Decisions, decisions. We didn’t have a motel room available yet. We ran quick errands around Bozeman to get food and drink, before returning to the starting area to sleep in the 4runner, still unsure if we were grabbing a nap before the next event, or hanging out until our motel room was available. We didn’t know. There were others from last night registered to double, but we didn’t know if we’d be physically able to join them. Sore is acceptable, injured is not.

Trish crashed for several hours in the front seat of the car. I caught a very quick nap, surely less than a half hour, before I couldn’t sleep any longer. Soreness and stiffness were setting in with gusto. When I could no longer sleep, I decided to drive around with the AC cranked and find more food and drink. Trish woke up, and I made it my personal mission to get calories and electrolytes into her.

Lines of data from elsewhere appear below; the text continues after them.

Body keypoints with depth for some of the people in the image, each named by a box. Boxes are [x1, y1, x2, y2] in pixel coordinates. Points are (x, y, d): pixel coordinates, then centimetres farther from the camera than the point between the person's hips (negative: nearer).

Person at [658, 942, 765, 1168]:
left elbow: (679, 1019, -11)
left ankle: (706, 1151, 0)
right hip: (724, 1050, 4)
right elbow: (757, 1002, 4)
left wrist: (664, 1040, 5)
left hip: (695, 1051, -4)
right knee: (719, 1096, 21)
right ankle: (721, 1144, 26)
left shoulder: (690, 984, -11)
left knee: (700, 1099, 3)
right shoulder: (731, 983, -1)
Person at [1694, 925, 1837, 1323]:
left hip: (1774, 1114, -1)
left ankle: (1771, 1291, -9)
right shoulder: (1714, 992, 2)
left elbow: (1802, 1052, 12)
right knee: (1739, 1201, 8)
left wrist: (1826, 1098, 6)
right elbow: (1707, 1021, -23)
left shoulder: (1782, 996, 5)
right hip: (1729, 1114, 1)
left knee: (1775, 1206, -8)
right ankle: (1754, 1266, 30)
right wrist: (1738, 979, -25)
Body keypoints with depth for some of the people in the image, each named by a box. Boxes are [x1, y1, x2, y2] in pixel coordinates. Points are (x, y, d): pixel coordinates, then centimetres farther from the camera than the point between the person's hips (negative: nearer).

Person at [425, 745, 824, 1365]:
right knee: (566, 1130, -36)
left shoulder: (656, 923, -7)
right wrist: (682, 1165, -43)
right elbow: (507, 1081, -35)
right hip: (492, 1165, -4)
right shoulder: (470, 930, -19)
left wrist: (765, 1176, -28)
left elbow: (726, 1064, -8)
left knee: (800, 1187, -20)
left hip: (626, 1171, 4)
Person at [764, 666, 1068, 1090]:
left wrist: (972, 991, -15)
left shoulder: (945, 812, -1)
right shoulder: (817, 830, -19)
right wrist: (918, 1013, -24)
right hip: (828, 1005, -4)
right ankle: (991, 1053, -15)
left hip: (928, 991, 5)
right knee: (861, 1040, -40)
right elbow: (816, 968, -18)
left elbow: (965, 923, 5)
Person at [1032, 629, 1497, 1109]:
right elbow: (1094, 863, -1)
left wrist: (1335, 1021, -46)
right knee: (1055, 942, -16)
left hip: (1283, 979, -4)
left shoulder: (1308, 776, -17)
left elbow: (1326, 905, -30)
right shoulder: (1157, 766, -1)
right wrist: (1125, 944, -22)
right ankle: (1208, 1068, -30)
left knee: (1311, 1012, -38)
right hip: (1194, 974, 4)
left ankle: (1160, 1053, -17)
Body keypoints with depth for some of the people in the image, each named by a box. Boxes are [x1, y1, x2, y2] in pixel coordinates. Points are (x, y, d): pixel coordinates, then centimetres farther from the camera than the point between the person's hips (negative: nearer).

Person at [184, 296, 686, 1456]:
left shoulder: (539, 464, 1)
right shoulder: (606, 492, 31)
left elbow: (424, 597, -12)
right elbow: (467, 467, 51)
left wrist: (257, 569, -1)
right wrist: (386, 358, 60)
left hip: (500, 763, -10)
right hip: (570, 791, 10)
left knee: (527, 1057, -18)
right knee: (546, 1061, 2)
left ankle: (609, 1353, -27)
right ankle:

Remember, I can’t do these things without Trish. I can’t and I don’t want to. But I also can’t ask her to keep going if it will actually hurt her. My only choice is to fix her without pressuring her to participate. Banana smoothies, Gatorade, electrolyte tabs. Food. Calories.

She began to lighten. Life returned to her face. She stretched and rolled her legs out.

Trish was a go. I felt much better than I thought I should. Sore, but not disproportionately so. Sore on a level equal to the night’s activities, but I figured once I got moving my body would loosen and play along. If you do enough crazy things to your body, you get a very precise understanding of what it can and will do for you.

We returned to the starting area and saw many of our friends from the night before. Most of the participants in the Light were doing the double. One man who had done it the night before, an Army major who must have been a pack mule in a former life, had his son with him for the Light. A father-son activity.

I think it means a lot when families are able to do these things together. It means so much to me being able to do them with Trish, and Duncan has already expressed interest — and has successfully completed 10 miles of Dirty Dash with us for the past 2 years. Soon, these silly weekend outings will be a full family affair. Rivers may join eventually, but his expressed interest isn’t currently as great as Duncan’s. In a couple more years, Duncan will actually be able to train with us and do Spartans, Gorucks and Tough Mudders.

The man doing it with his son was a great thing to see. Overcoming challenging events with a person makes you that much closer to them. This occurring within a family that is already close, is a magnificent thing to experience. To know and support someone under extreme stress is to really know them and to show them what they mean to you.

We did the double. It was awesome, and there were smiles all around during the Light.

Someday, we’ll do these with our sons. For now, it means the world to do them together.